Dit alles brengt het hof thans tot het oordeel dat voormelde stelling van [appellant], op wie de bewijslast rust, dat hij - kort gezegd - niet conform de CAO maar op basis van het rittensysteem is uitbetaald, als voorshands bewezen moet worden aangenomen. Het hof komt aldus vanwege de tijdens de comparitie van partijen verstrekte mededelingen, in het bijzonder ten aanzien van productie 3 bij inleidende dagvaarding en productie 2 bij memorie van grieven, daarmee in zoverre terug van zijn uitdrukkelijk als voorlopig oordeel gegeven oordeel in het tussenarrest (4.8.1.). Het hof gaat er dus vanuit dat [appellant] feitelijk maandelijks op basis van de door hem gemaakte ritten is uitbetaald, hetgeen meebrengt dat zijn overuren, zoals hiervoor in 8.2.1. herberekend, niet conform de CAO zijn uitbetaald. Staned heeft tegen de becijferingen van [appellant] van de gemaakte overuren als zodanig geen verweer gevoerd. Wel heeft Staned gesteld dat zij twijfelt aan de herkomst van de door [appellant] overgelegde urenverantwoordingsstaten (prod. 1 mvg). Deze stelling verwerpt het hof. Staned heeft immers bij conclusie van antwoord (punt 13) gesteld dat zij de door [appellant] zelf ingevulde ritstaten en urenverantwoordingsstaten heeft gecontroleerd en waar nodig gecorrigeerd. Overigens is het bijhouden door de werknemer van urenverantwoordingsstaten en controle daarvan door de werkgever geregeld in de CAO. Dat sprake zou zijn van andere dan de door [appellant] overgelegde staten is gesteld, noch gebleken. Aan de vermelding van overuren op de loonstroken van 2005, anders dan in 2003 en 2004, kent het hof geen betekenis toe, aangezien er naar zijn oordeel vooralsnog vanuit moet worden gegaan dat [appellant] feitelijk - ook in 2005 - op basis van de door hem gemaakte ritten is betaald.

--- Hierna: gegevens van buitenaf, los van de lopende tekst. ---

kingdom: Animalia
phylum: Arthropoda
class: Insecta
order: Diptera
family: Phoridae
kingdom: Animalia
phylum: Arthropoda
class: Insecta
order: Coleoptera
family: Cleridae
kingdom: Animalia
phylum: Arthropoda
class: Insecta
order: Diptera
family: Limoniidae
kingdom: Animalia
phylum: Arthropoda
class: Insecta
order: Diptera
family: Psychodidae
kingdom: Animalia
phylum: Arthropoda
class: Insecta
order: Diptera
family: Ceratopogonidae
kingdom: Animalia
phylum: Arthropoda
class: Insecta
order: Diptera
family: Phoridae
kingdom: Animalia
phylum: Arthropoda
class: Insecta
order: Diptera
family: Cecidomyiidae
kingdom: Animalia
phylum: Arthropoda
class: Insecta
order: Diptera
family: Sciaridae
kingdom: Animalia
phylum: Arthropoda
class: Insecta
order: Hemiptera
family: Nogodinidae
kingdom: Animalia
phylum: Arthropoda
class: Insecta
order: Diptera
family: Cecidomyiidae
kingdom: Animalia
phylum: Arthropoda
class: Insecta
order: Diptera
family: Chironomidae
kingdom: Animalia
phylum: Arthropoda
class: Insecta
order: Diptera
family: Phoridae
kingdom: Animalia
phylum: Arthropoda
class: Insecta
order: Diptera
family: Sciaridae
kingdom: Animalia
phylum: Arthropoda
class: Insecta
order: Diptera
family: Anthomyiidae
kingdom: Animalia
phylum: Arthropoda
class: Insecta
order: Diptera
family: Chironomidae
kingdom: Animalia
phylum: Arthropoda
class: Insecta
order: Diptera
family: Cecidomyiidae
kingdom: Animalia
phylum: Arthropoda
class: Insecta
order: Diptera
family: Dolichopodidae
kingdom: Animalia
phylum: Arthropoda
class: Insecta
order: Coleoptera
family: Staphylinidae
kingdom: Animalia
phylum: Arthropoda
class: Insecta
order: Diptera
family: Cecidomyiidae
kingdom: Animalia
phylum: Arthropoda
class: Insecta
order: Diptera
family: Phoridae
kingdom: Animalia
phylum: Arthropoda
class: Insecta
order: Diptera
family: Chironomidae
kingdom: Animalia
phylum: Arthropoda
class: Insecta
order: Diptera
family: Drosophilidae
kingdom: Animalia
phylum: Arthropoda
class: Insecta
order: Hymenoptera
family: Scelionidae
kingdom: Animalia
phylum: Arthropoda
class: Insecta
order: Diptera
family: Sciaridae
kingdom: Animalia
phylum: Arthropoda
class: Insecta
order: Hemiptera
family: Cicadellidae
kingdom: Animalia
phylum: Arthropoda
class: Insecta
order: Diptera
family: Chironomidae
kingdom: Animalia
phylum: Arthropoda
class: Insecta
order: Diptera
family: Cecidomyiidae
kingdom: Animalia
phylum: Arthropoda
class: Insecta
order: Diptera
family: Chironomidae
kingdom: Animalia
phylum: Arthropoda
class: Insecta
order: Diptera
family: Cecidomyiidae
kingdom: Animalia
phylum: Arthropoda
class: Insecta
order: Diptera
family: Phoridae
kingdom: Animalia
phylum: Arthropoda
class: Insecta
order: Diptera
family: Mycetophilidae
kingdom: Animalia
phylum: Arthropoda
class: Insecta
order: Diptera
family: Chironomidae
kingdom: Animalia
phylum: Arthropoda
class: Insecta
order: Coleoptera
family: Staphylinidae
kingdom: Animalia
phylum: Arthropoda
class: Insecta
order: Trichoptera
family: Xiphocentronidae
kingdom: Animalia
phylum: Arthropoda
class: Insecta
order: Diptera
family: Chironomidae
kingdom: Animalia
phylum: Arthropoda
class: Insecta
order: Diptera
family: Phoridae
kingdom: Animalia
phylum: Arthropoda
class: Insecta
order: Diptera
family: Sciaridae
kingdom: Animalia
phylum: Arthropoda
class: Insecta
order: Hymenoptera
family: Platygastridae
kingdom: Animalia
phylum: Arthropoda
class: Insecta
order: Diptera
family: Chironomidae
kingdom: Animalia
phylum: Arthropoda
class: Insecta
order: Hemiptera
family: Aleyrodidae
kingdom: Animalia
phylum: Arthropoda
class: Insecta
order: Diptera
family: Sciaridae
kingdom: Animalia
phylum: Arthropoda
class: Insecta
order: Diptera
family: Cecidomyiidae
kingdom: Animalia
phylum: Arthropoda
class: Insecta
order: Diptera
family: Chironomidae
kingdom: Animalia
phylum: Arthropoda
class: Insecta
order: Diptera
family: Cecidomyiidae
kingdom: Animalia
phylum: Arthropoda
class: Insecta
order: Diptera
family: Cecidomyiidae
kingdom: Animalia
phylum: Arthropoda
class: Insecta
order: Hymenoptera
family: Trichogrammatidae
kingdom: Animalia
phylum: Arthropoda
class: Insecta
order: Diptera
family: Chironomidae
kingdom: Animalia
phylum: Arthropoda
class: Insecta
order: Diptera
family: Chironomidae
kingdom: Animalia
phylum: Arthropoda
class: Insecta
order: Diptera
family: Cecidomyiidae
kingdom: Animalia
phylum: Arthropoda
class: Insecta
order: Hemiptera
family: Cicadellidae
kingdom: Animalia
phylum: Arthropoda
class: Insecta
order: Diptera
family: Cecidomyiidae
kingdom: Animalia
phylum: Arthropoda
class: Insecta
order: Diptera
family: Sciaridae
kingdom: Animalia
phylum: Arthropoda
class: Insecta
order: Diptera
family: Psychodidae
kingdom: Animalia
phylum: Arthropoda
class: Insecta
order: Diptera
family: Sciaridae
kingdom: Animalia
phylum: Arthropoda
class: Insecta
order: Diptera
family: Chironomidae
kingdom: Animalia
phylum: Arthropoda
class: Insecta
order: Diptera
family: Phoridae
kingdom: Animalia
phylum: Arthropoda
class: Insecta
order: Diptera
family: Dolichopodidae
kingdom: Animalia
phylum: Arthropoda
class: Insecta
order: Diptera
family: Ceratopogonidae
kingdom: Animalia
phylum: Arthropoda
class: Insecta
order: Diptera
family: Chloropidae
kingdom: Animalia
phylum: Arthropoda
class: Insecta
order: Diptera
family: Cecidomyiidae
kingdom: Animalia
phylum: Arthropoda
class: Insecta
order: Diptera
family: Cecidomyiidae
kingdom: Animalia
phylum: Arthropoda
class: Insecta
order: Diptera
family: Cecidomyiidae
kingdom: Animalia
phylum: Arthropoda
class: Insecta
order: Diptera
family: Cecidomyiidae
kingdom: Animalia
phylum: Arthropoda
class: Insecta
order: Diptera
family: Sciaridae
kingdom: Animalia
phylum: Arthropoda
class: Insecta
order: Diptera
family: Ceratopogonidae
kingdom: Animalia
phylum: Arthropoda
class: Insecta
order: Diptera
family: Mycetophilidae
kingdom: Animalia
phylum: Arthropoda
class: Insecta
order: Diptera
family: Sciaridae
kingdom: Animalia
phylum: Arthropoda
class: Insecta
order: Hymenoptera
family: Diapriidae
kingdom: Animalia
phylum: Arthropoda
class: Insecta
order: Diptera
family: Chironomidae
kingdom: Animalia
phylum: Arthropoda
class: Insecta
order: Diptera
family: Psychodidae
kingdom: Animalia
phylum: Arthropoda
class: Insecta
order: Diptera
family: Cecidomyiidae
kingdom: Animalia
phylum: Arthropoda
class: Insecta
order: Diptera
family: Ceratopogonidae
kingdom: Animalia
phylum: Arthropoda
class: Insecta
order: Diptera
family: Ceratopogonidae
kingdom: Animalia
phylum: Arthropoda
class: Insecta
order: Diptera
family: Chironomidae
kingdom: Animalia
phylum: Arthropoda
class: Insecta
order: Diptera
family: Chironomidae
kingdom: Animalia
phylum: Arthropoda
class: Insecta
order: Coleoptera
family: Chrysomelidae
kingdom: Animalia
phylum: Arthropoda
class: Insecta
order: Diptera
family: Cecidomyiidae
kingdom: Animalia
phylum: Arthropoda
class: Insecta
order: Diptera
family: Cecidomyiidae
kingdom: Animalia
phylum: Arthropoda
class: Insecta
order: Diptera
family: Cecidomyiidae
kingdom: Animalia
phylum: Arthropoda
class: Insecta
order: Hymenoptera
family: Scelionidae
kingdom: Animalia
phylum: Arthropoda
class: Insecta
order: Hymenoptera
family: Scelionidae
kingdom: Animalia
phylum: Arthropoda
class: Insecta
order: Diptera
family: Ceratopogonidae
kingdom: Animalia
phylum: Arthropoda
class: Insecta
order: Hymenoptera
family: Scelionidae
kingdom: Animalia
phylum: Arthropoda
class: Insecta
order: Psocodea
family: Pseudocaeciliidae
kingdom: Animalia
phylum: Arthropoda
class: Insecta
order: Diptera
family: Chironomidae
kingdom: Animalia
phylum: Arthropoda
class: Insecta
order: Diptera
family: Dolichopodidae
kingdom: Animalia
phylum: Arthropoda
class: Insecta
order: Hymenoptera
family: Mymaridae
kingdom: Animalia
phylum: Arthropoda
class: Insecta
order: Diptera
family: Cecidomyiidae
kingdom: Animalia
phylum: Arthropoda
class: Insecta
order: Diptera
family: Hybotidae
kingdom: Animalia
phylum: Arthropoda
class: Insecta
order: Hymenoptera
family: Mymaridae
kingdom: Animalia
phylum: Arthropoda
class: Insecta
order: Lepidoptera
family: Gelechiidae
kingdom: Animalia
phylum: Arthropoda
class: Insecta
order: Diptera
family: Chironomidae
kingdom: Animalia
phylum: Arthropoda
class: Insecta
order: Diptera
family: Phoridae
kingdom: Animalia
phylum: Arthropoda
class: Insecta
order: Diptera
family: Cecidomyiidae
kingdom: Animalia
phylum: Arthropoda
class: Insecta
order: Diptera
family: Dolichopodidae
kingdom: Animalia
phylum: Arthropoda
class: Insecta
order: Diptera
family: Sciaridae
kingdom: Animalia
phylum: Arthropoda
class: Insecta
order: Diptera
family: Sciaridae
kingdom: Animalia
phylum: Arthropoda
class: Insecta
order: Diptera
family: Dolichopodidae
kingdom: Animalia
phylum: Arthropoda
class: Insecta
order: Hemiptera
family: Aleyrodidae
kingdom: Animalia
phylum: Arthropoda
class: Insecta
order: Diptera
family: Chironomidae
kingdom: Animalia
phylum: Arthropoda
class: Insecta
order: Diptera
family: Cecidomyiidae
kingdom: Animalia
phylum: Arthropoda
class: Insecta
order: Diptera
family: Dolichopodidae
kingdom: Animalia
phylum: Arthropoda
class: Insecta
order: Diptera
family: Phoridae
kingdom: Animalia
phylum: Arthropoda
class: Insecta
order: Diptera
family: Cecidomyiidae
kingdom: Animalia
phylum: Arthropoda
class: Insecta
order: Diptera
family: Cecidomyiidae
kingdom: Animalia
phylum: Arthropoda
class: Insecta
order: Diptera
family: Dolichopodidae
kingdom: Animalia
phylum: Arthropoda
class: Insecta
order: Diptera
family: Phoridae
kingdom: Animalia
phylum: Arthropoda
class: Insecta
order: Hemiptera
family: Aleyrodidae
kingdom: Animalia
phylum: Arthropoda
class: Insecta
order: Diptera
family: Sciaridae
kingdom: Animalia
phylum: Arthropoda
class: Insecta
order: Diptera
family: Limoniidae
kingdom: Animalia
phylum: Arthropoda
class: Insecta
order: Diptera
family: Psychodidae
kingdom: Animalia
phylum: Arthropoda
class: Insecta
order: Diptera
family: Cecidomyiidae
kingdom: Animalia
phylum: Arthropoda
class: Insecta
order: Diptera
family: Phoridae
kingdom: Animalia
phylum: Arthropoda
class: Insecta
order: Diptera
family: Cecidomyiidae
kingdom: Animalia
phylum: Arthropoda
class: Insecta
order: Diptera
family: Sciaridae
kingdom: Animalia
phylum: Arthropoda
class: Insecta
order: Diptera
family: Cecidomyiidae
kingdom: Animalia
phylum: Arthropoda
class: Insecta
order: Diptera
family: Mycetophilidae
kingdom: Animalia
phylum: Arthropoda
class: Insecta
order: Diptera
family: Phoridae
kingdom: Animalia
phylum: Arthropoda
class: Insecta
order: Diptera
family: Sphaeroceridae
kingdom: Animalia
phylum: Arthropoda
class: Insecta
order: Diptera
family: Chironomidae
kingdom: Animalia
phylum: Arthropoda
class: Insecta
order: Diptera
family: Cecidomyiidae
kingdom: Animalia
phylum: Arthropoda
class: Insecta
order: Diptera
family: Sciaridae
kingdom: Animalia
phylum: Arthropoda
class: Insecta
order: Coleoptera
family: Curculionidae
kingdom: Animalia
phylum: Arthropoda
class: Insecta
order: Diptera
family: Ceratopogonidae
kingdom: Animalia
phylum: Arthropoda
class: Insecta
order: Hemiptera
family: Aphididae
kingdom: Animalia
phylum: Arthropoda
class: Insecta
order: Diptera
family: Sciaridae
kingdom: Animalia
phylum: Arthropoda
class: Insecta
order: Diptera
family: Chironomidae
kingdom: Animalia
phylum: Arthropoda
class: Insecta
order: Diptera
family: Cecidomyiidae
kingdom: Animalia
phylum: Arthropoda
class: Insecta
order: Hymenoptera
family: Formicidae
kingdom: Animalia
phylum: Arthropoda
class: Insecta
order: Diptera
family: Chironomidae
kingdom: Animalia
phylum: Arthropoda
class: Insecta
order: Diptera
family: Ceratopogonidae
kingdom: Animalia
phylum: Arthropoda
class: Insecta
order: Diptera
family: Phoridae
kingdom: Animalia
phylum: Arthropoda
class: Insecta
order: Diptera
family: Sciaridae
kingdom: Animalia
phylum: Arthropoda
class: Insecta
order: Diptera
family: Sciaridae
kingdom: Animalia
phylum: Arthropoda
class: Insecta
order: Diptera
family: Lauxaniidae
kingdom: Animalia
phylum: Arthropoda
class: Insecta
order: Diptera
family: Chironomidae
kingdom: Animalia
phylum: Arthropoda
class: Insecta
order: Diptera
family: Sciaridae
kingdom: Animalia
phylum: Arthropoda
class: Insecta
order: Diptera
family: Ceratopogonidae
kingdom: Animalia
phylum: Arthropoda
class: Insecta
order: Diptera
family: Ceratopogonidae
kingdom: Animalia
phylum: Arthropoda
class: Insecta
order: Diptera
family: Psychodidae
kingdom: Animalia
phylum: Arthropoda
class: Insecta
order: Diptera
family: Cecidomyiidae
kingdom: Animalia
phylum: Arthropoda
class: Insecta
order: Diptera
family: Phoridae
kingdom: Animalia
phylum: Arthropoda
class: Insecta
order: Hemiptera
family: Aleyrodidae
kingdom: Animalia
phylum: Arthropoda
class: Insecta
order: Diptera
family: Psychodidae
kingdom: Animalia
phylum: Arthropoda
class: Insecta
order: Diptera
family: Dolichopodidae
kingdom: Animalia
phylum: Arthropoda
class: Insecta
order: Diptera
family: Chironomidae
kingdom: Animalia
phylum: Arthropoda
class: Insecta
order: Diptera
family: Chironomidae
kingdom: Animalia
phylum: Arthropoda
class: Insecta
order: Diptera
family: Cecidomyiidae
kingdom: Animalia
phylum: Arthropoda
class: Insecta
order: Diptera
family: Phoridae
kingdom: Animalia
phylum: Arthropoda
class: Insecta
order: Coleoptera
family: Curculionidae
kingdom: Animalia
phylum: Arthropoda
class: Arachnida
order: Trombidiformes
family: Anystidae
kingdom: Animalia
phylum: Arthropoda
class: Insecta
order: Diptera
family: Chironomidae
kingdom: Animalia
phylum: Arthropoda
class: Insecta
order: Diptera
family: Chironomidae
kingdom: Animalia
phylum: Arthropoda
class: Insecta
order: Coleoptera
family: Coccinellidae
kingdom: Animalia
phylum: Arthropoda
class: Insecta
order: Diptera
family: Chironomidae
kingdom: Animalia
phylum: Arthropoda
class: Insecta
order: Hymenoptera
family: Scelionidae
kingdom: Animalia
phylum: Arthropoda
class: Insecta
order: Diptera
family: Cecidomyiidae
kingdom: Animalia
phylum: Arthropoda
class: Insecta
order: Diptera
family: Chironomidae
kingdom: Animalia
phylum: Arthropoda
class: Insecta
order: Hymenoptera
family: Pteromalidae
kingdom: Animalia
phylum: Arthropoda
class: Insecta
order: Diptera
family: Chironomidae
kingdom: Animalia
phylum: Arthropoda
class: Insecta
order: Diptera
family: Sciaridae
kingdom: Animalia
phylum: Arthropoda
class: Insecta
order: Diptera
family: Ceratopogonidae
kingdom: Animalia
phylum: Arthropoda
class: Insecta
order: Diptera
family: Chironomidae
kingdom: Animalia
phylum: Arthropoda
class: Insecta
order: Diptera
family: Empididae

Het voorgaande betekent dat de door het hof gecorrigeerde vordering van [appellant] van € 11.142,79 bruto zal worden toegewezen, tenzij Staned tegenbewijs levert tegen de voorshands bewezen geachte, hiervoor weergegeven stelling van [appellant]. Dat Staned kennelijk de tachograafschijven en andere (loon) gegevens niet heeft bewaard moet voor haar rekening blijven, mede gezien de bewaartermijn als opgenomen in artikel 2:10 lid 3 BW. Dat [appellant] de onderhavige zaak eerst in 2008 aanhangig heeft gemaakt kan daaraan niet afdoen. De onderhavige kwestie speelt immers al sedert het in 2004 gevoerde kort geding, waarna Staned er in ieder geval rekening mee had kunnen houden dat [appellant] niet van zijn vordering af zou zien.
Het hof zal Staned tot het leveren van tegenbewijs als hiervoor bedoeld toelaten.